Checkout.com, a UK-based Payments startup, has raised $150 million in a Series B funding round, thus almost tripling its valuation to $5.5 billion.
Announced on Monday, the funding round was led by Coatue and saw participation from existing investors including Insight Partners, DST Global, Blossom Capital, and GIC, Singapore's Sovereign Wealth Fund.
Founded in 2012, Checkout.com facilitates online payment processing solutions to businesses, similar to Stripe and Adyen.
The startup grabbed headlines last year as it secured $230 million in a Series A round from an array of venture capitals, putting the company into the Unicorn list with around $2 billion in valuation.

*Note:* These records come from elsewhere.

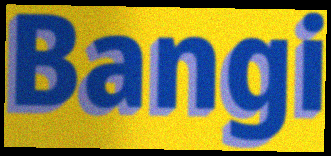
Bangi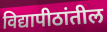
विद्यापीठांतीलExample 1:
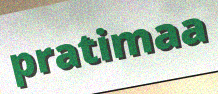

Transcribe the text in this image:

pratimaa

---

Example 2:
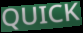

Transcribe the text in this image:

QUICK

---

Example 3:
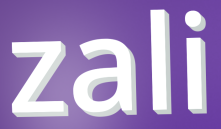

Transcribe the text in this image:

zali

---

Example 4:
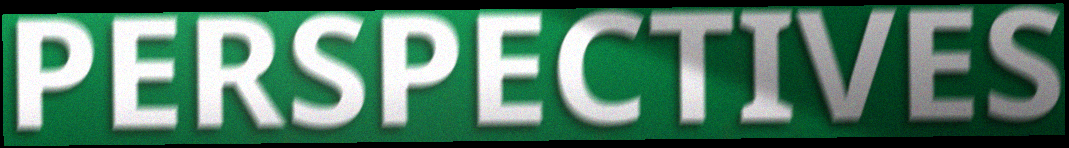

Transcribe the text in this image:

PERSPECTIVES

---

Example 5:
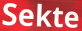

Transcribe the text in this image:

Sekte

With this round, Checkout.com is now sharing Europe's most valued fintech startup title with UK-headquartered Revolut and Swedish lender Klarna. Despite that, there is a long road between its two direct competitions - Stripe is valued at $36 billion and the total market cap of publicly-listed Adyen stands at $38 billion.
“The way money moves into and out of businesses is changing rapidly. I believe that by solving financial complexity, you can radically unlock innovation -- starting with digital payments,” Guillaume Pousaz, founder and CEO of Checkout.com, said.

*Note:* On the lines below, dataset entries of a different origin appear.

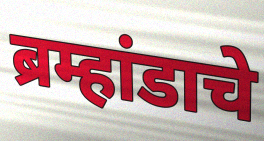
ब्रम्हांडाचेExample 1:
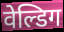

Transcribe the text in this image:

वेल्डिग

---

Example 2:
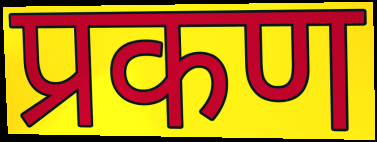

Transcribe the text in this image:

प्रकण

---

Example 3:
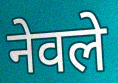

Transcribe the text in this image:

नेवले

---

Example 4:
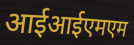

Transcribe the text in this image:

आईआईएमएम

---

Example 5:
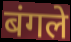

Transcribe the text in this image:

बंगले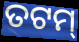
ତଟମ୍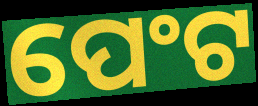
ପେଂଟ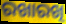
ରଖାରଖି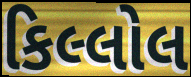
કિલ્લોલ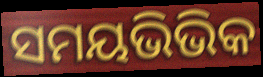
ସମୟଭିଭିକ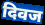
दिवजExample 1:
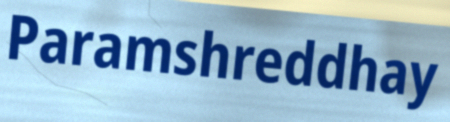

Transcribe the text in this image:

Paramshreddhay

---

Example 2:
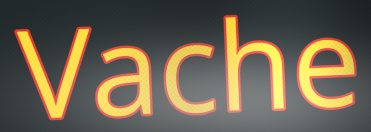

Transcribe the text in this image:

Vache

Impressive figures since the last funding
The company has also reported impressive numbers for the last year with a jump in its transaction volumes by 250 percent. It has also added Southeast Asian ride-hailing giant Grab and US stock trading disrupter Robinhood.

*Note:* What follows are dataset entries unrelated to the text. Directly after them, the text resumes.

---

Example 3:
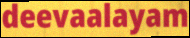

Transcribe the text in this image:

deevaalayam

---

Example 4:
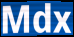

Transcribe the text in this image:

Mdx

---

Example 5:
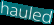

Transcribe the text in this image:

hauledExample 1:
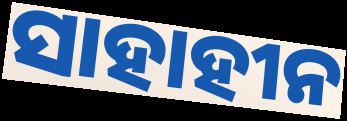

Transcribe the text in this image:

ସାହାହୀନ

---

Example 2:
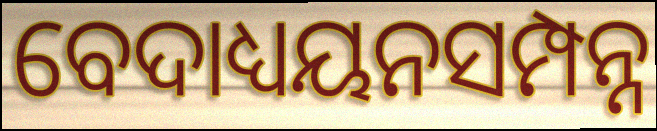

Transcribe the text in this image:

ବେଦାଧ୍ୟୟନସମ୍ପନ୍ନ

The UK-based startup also boasts that unlike its peers, the company is profitable since 2012.
The latest proceeds will be utilized to further strengthen its balance sheet, bringing available cash to over $300 million.
“At Checkout.com, we've built a technical architecture that enables pioneers to reinvent industries and redefine their relationship with consumers. Now more than ever, we are confident of our mission to build the connected payments that businesses deserve,” Pousaz added.
Checkout.com is also a member of the Libra Association as it joined the Swiss non-profit after the exit of giants like Mastercard, Visa, Paypal, and Stripe.